FOLHA DE SP - 02/08
Celebrada pelo governo brasileiro como uma "nova etapa" do bloco comercial, a precipitada incorporação da Venezuela ao Mercosul, concretizada anteontem, seguiu a lógica estreita da afinidade ideológica e das políticas erráticas que têm impedido o aprofundamento da integração comercial sul-americana.
Foi excessiva a determinação do bloco de suspender o Paraguai após o impeachment do presidente Fernando Lugo. A exclusão dos paraguaios, que resistiam ao acordo com Hugo Chávez, abriu caminho para a Venezuela.
Ao rigor contra os excessos do Congresso paraguaio -que seguiu a Constituição, mas cerceou o direito de defesa de Lugo- se contrapõe agora à leniência com as iniciativas autoritárias de Chávez.
É compreensível o interesse do Brasil em aprofundar o comércio com o vizinho ao norte. A economia venezuelana representa mais de quatro vezes o produto anual conjunto de Paraguai e Uruguai. Assim como a Argentina, a Venezuela é um importante mercado para manufaturados brasileiros.
Olhar apenas para o tamanho da economia, porém, resulta num argumento míope. Um bloco comercial deve incentivar negócios entre os países membros, com respeito às regras acordadas, supressão de barreiras e tarifa externa comum.
A prática política no grupo aponta na direção inversa: desrespeito às normas e exceções numerosas, que dificultam o cálculo de longo prazo por agentes econômicos.
Empresários de toda parte tomam a previsibilidade como condição necessária para o investimento. É tudo o que os governos do Mercosul não lhes têm oferecido.

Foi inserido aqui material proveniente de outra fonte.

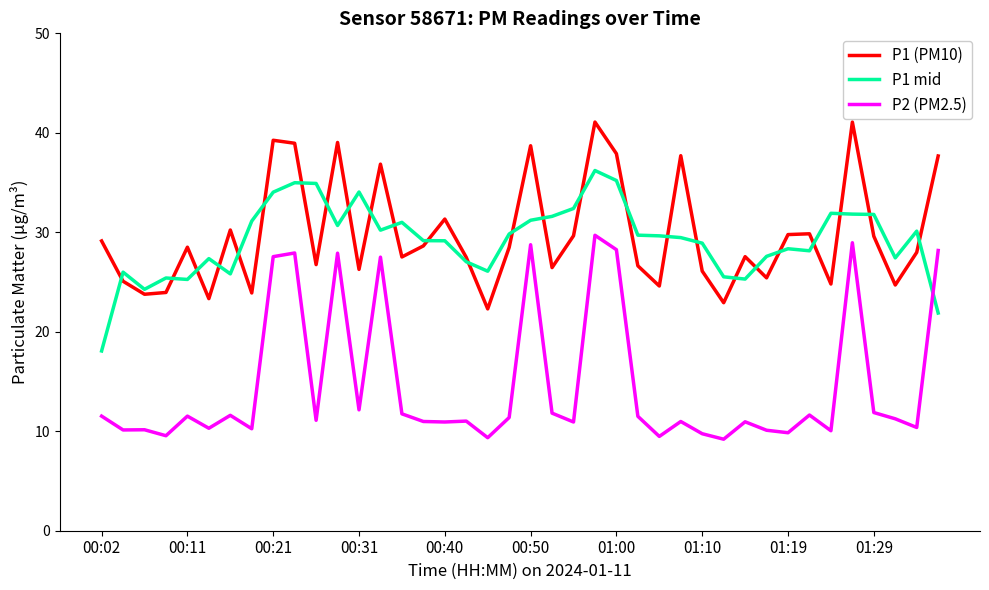

Which series has the largest range (max minus min)?

P2 (PM2.5)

Nos últimos meses, a Argentina aprofundou a relação oportunista que sempre manteve com o bloco, com a criação de novas barreiras comerciais. O intercâmbio com o Brasil tem crescido ao longo dos anos, é bem verdade. Mas, desde 2004, as trocas com o vizinho do sul cresceram na mesma marcha das realizadas com o restante do mundo (excluída a China).

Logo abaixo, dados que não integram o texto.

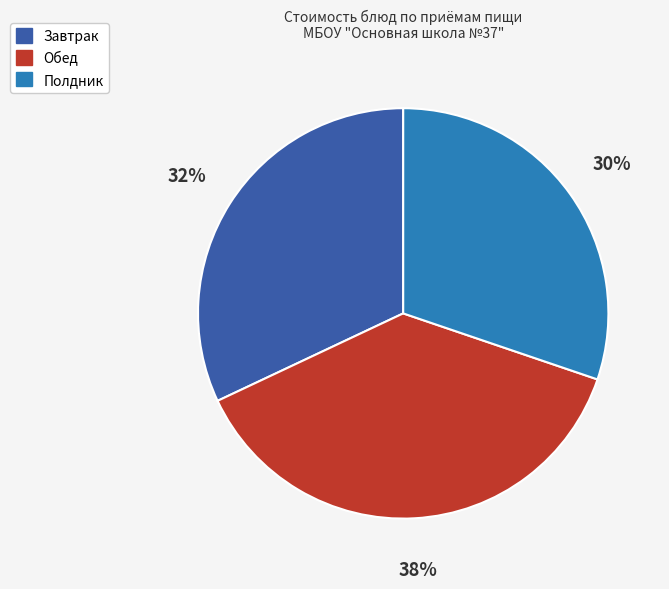

To the nearest percent, what is the difference between the largest and smallest slice percentages?

8%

Era de esperar que o Mercosul tivesse feito o comércio crescer a um ritmo maior do que o realizado com países com que o Brasil não realiza tal esforço de integração.
Seria ingênuo a presidente Dilma Rousseff esperar de Chávez, cada vez mais confundido com o Estado venezuelano, comportamento menos inconfiável que o voluntarismo de Cristina Kirchner. Com eles, o Mercosul seguirá patinando.